Many challenges remain. Access to recent literature is still often limited and supplementary materials are often semi-structured or non-standard formats. Available optical character recognition tools have systemic problems handling key features of taxonomic literature, especially older published materials (italicized text, male/female symbols, fractions, ligatures, etc.). Efforts to extract, structure and normalize data from published materials are fragmentary and do not yet combine to produce an integrated knowledge repository spanning both historical and recent publications. There are serious shortcomings to existing vocabularies, directories, taxonomies and gazetteers that could support more rigorous normalization of extracted data. In the opposite direction, existing biodiversity infrastructures do not supply aggregated data in forms that fully support reference and reuse and allow new research to build seamlessly on a solid foundation of linked open data.

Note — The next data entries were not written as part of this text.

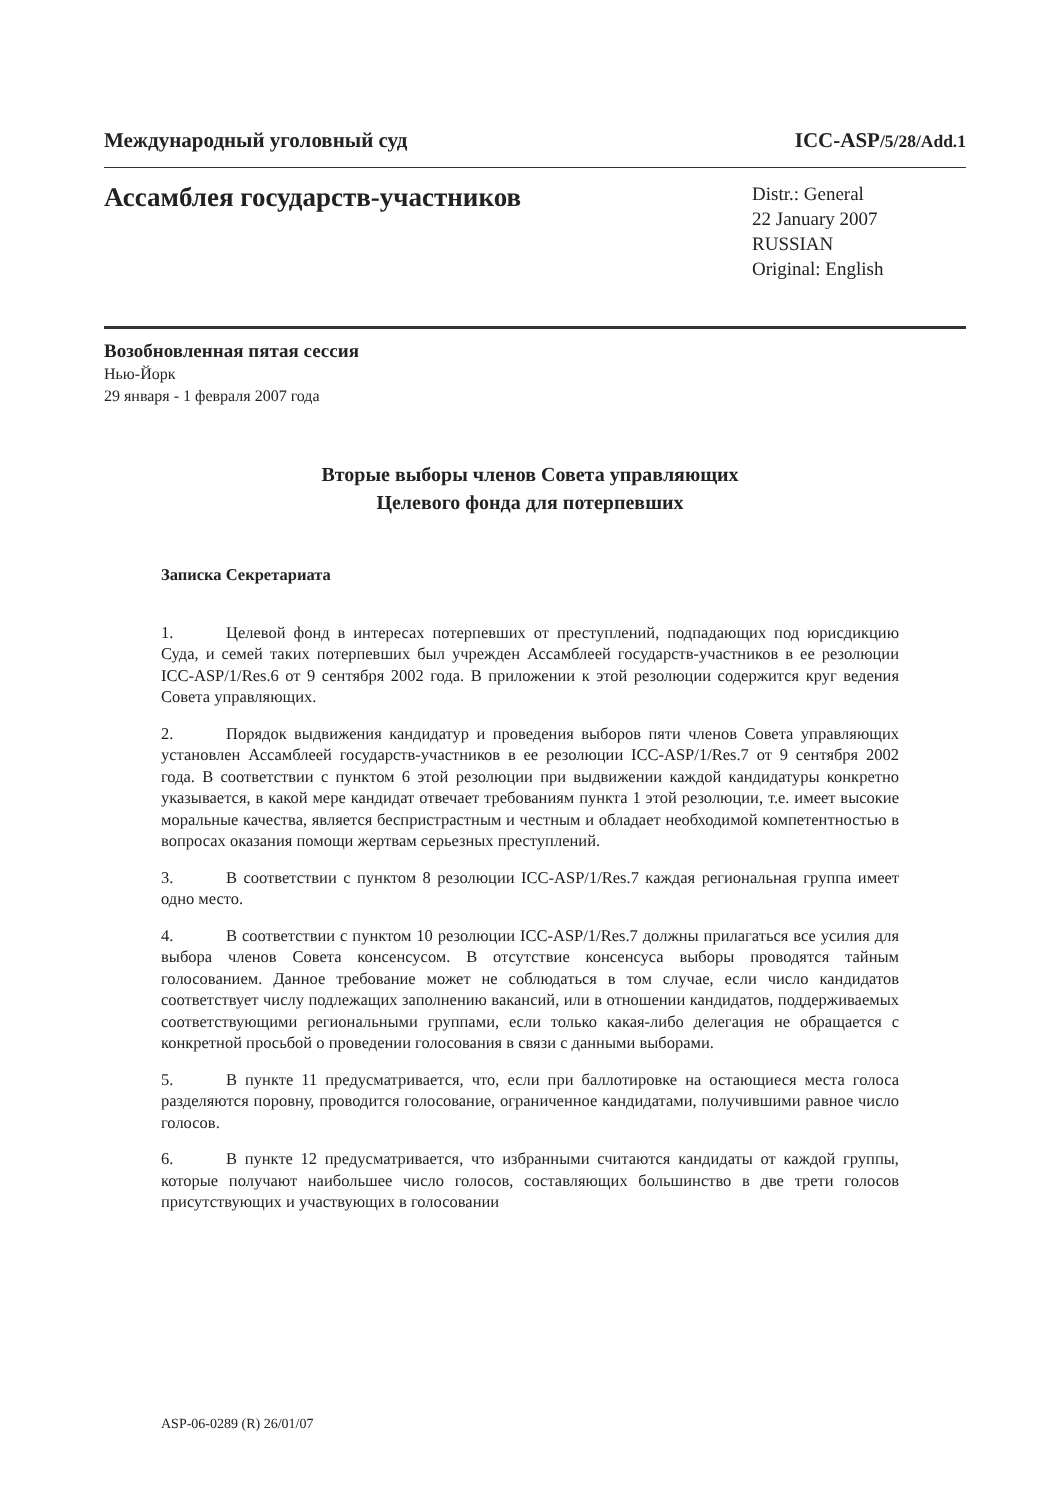Международный уголовный суд ICC-ASP/5/28/Add.1
Ассамблея государств-участников
Distr.: General
22 January 2007
RUSSIAN
Original: English
Возобновленная пятая сессия
Нью-Йорк
29 января - 1 февраля 2007 года
Вторые выборы членов Совета управляющих
Целевого фонда для потерпевших
Записка Секретариата
1. Целевой фонд в интересах потерпевших от преступлений, подпадающих под юрисдикцию Суда, и семей таких потерпевших был учрежден Ассамблеей государств-участников в ее резолюции ICC-ASP/1/Res.6 от 9 сентября 2002 года. В приложении к этой резолюции содержится круг ведения Совета управляющих.
2. Порядок выдвижения кандидатур и проведения выборов пяти членов Совета управляющих установлен Ассамблеей государств-участников в ее резолюции ICC-ASP/1/Res.7 от 9 сентября 2002 года. В соответствии с пунктом 6 этой резолюции при выдвижении каждой кандидатуры конкретно указывается, в какой мере кандидат отвечает требованиям пункта 1 этой резолюции, т.е. имеет высокие моральные качества, является беспристрастным и честным и обладает необходимой компетентностью в вопросах оказания помощи жертвам серьезных преступлений.
3. В соответствии с пунктом 8 резолюции ICC-ASP/1/Res.7 каждая региональная группа имеет одно место.
4. В соответствии с пунктом 10 резолюции ICC-ASP/1/Res.7 должны прилагаться все усилия для выбора членов Совета консенсусом. В отсутствие консенсуса выборы проводятся тайным голосованием. Данное требование может не соблюдаться в том случае, если число кандидатов соответствует числу подлежащих заполнению вакансий, или в отношении кандидатов, поддерживаемых соответствующими региональными группами, если только какая-либо делегация не обращается с конкретной просьбой о проведении голосования в связи с данными выборами.
5. В пункте 11 предусматривается, что, если при баллотировке на остающиеся места голоса разделяются поровну, проводится голосование, ограниченное кандидатами, получившими равное число голосов.
6. В пункте 12 предусматривается, что избранными считаются кандидаты от каждой группы, которые получают наибольшее число голосов, составляющих большинство в две трети голосов присутствующих и участвующих в голосовании
ASP-06-0289 (R) 26/01/07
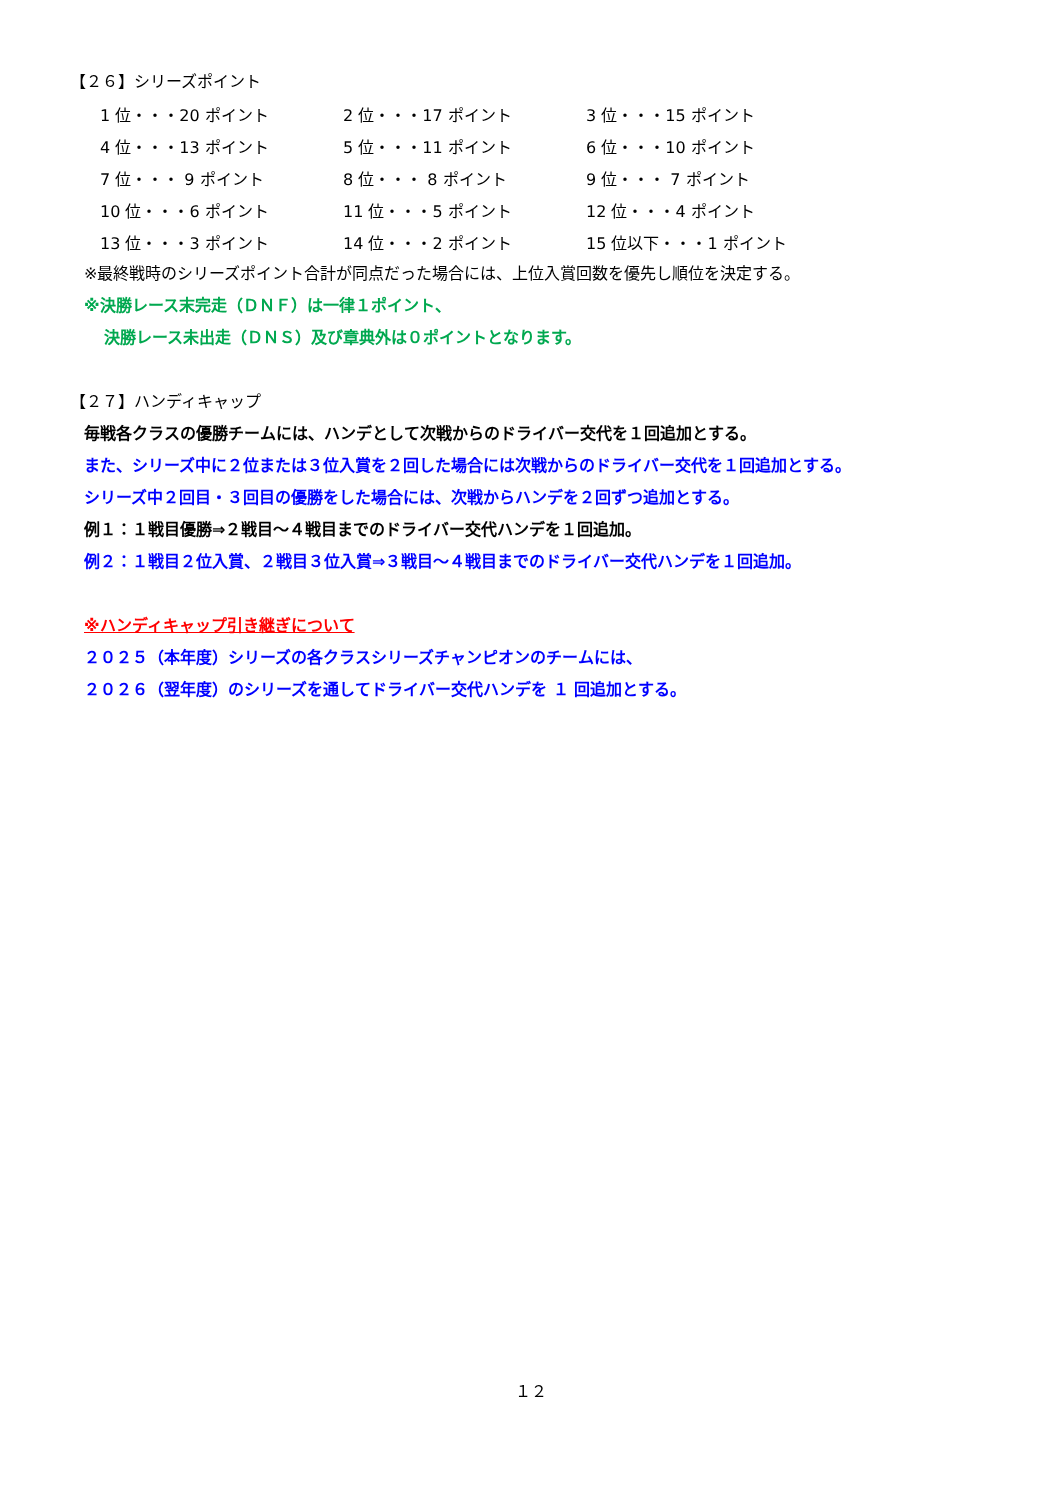【２６】シリーズポイント
| 1 位・・・20 ポイント | 2 位・・・17 ポイント | 3 位・・・15 ポイント |
| 4 位・・・13 ポイント | 5 位・・・11 ポイント | 6 位・・・10 ポイント |
| 7 位・・・ 9 ポイント | 8 位・・・ 8 ポイント | 9 位・・・ 7 ポイント |
| 10 位・・・6 ポイント | 11 位・・・5 ポイント | 12 位・・・4 ポイント |
| 13 位・・・3 ポイント | 14 位・・・2 ポイント | 15 位以下・・・1 ポイント |
※最終戦時のシリーズポイント合計が同点だった場合には、上位入賞回数を優先し順位を決定する。
※決勝レース末完走（ＤＮＦ）は一律１ポイント、
決勝レース未出走（ＤＮＳ）及び章典外は０ポイントとなります。
【２７】ハンディキャップ
毎戦各クラスの優勝チームには、ハンデとして次戦からのドライバー交代を１回追加とする。
また、シリーズ中に２位または３位入賞を２回した場合には次戦からのドライバー交代を１回追加とする。
シリーズ中２回目・３回目の優勝をした場合には、次戦からハンデを２回ずつ追加とする。
例１：１戦目優勝⇒２戦目～４戦目までのドライバー交代ハンデを１回追加。
例２：１戦目２位入賞、２戦目３位入賞⇒３戦目～４戦目までのドライバー交代ハンデを１回追加。
※ハンディキャップ引き継ぎについて
２０２５（本年度）シリーズの各クラスシリーズチャンピオンのチームには、
２０２６（翌年度）のシリーズを通してドライバー交代ハンデを １ 回追加とする。
１２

GBIC2 will include a working session to explore the challenges which may impede progress in these areas. The goal will not be to develop a multi-year roadmap and set of fully-refined priorities for Published Materials as a component of the biodiversity informatics landscape, although recommendations from the session will be taken forward for this purpose. The key goal in the context of GBIC2 is to understand the nature of the impediments which limit progress in this area towards seamless linkages between historical and new literature and well-organised digital knowledge of the world’s biodiversity. Thus will enable the GBIC2 workshop to consider the best approach to address these impediments within the governance and the planning processes of an international coordination mechanism.